#### [Given instruction]
Put each line of the records below into a JSON list of strings, one string per line, with blank lines left out. Leave the pictures out of your answer.

Records from a dataset

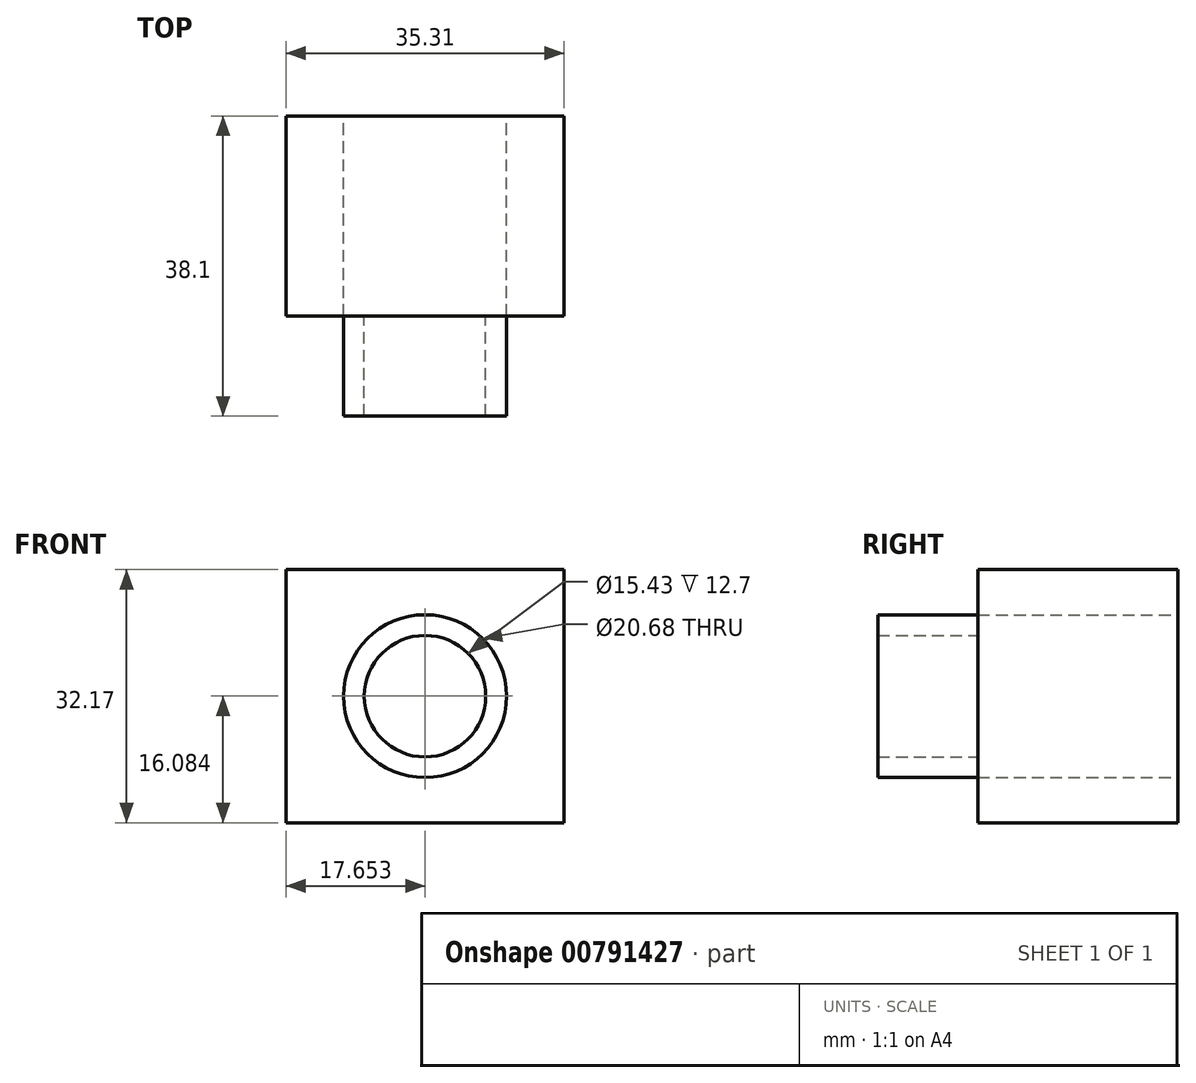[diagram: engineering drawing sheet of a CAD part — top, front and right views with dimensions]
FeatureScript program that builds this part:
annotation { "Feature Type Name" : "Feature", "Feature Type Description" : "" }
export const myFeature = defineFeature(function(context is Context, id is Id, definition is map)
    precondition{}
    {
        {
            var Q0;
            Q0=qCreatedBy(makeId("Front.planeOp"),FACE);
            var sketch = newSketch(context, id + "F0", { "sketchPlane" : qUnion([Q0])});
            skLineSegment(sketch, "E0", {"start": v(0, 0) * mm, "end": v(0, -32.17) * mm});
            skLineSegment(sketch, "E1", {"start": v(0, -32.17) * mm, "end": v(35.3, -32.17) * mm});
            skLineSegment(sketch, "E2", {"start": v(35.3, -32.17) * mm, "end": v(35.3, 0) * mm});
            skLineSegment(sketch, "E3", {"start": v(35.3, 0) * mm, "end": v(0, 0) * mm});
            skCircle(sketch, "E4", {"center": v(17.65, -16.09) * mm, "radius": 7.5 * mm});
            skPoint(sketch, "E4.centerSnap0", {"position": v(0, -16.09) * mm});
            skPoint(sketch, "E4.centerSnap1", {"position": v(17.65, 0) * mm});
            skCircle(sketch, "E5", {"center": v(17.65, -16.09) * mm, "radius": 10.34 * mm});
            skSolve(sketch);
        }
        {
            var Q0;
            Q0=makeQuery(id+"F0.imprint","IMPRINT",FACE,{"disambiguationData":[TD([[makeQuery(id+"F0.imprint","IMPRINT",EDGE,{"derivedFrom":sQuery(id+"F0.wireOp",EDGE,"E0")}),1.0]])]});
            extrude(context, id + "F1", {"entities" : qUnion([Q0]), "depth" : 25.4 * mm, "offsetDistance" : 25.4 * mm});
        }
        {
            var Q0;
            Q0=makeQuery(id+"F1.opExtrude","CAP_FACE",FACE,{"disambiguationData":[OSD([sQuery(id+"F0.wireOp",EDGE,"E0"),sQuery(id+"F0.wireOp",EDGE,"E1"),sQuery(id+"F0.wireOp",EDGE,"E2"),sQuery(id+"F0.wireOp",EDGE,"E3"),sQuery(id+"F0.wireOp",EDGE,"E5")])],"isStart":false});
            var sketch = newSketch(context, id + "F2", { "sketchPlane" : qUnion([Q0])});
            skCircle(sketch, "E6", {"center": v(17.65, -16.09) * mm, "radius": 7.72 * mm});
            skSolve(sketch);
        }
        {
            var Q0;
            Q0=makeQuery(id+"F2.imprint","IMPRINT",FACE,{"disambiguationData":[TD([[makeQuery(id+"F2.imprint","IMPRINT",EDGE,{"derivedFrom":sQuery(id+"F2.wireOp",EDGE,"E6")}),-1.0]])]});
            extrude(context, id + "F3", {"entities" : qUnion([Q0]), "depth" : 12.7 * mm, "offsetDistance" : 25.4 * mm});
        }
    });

#### [Result]
[
  "[diagram: engineering drawing sheet of a CAD part — top, front and right views with dimensions]",
  "FeatureScript program that builds this part:",
  "annotation { \"Feature Type Name\" : \"Feature\", \"Feature Type Description\" : \"\" }",
  "export const myFeature = defineFeature(function(context is Context, id is Id, definition is map)",
  "    precondition{}",
  "    {",
  "        {",
  "            var Q0;",
  "            Q0=qCreatedBy(makeId(\"Front.planeOp\"),FACE);",
  "            var sketch = newSketch(context, id + \"F0\", { \"sketchPlane\" : qUnion([Q0])});",
  "            skLineSegment(sketch, \"E0\", {\"start\": v(0, 0) * mm, \"end\": v(0, -32.17) * mm});",
  "            skLineSegment(sketch, \"E1\", {\"start\": v(0, -32.17) * mm, \"end\": v(35.3, -32.17) * mm});",
  "            skLineSegment(sketch, \"E2\", {\"start\": v(35.3, -32.17) * mm, \"end\": v(35.3, 0) * mm});",
  "            skLineSegment(sketch, \"E3\", {\"start\": v(35.3, 0) * mm, \"end\": v(0, 0) * mm});",
  "            skCircle(sketch, \"E4\", {\"center\": v(17.65, -16.09) * mm, \"radius\": 7.5 * mm});",
  "            skPoint(sketch, \"E4.centerSnap0\", {\"position\": v(0, -16.09) * mm});",
  "            skPoint(sketch, \"E4.centerSnap1\", {\"position\": v(17.65, 0) * mm});",
  "            skCircle(sketch, \"E5\", {\"center\": v(17.65, -16.09) * mm, \"radius\": 10.34 * mm});",
  "            skSolve(sketch);",
  "        }",
  "        {",
  "            var Q0;",
  "            Q0=makeQuery(id+\"F0.imprint\",\"IMPRINT\",FACE,{\"disambiguationData\":[TD([[makeQuery(id+\"F0.imprint\",\"IMPRINT\",EDGE,{\"derivedFrom\":sQuery(id+\"F0.wireOp\",EDGE,\"E0\")}),1.0]])]});",
  "            extrude(context, id + \"F1\", {\"entities\" : qUnion([Q0]), \"depth\" : 25.4 * mm, \"offsetDistance\" : 25.4 * mm});",
  "        }",
  "        {",
  "            var Q0;",
  "            Q0=makeQuery(id+\"F1.opExtrude\",\"CAP_FACE\",FACE,{\"disambiguationData\":[OSD([sQuery(id+\"F0.wireOp\",EDGE,\"E0\"),sQuery(id+\"F0.wireOp\",EDGE,\"E1\"),sQuery(id+\"F0.wireOp\",EDGE,\"E2\"),sQuery(id+\"F0.wireOp\",EDGE,\"E3\"),sQuery(id+\"F0.wireOp\",EDGE,\"E5\")])],\"isStart\":false});",
  "            var sketch = newSketch(context, id + \"F2\", { \"sketchPlane\" : qUnion([Q0])});",
  "            skCircle(sketch, \"E6\", {\"center\": v(17.65, -16.09) * mm, \"radius\": 7.72 * mm});",
  "            skSolve(sketch);",
  "        }",
  "        {",
  "            var Q0;",
  "            Q0=makeQuery(id+\"F2.imprint\",\"IMPRINT\",FACE,{\"disambiguationData\":[TD([[makeQuery(id+\"F2.imprint\",\"IMPRINT\",EDGE,{\"derivedFrom\":sQuery(id+\"F2.wireOp\",EDGE,\"E6\")}),-1.0]])]});",
  "            extrude(context, id + \"F3\", {\"entities\" : qUnion([Q0]), \"depth\" : 12.7 * mm, \"offsetDistance\" : 25.4 * mm});",
  "        }",
  "    });"
]